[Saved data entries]
□ □ □ □

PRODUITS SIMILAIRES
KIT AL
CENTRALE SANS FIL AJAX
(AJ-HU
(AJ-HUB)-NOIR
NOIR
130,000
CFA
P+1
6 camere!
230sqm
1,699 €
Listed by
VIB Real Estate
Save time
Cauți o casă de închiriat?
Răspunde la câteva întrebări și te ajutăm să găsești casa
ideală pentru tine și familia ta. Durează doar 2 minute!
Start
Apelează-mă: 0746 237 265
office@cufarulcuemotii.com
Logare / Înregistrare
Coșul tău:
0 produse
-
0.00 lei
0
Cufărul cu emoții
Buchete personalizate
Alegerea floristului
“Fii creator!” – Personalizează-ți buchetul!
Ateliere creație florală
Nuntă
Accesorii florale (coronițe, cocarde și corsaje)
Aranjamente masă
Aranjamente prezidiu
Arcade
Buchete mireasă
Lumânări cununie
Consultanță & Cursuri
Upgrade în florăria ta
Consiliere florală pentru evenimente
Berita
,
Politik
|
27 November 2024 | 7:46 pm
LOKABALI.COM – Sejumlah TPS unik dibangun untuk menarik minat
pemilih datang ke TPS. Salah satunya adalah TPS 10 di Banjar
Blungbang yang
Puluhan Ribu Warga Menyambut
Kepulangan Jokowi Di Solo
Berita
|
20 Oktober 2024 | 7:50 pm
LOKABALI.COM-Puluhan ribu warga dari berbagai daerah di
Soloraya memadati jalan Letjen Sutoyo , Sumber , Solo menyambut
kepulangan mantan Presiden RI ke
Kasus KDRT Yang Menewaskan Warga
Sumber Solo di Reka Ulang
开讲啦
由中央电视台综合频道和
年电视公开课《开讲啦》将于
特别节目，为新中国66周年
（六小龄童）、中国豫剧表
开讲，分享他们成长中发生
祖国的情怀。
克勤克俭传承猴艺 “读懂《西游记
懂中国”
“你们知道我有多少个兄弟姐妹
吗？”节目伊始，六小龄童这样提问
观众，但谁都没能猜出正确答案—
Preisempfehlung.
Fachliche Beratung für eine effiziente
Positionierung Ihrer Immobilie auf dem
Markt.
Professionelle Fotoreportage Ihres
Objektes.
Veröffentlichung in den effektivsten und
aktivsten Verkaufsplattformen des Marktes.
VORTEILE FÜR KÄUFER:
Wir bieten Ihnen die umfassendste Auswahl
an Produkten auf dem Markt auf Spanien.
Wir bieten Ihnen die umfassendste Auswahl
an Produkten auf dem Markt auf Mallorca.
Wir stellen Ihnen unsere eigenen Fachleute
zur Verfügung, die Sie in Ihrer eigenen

□ □ □ □

Check the entries above for the word "pentru" and copy every line where it turns up.

THE ANSWER =>
ideală pentru tine și familia ta. Durează doar 2 minute!
Consiliere florală pentru evenimente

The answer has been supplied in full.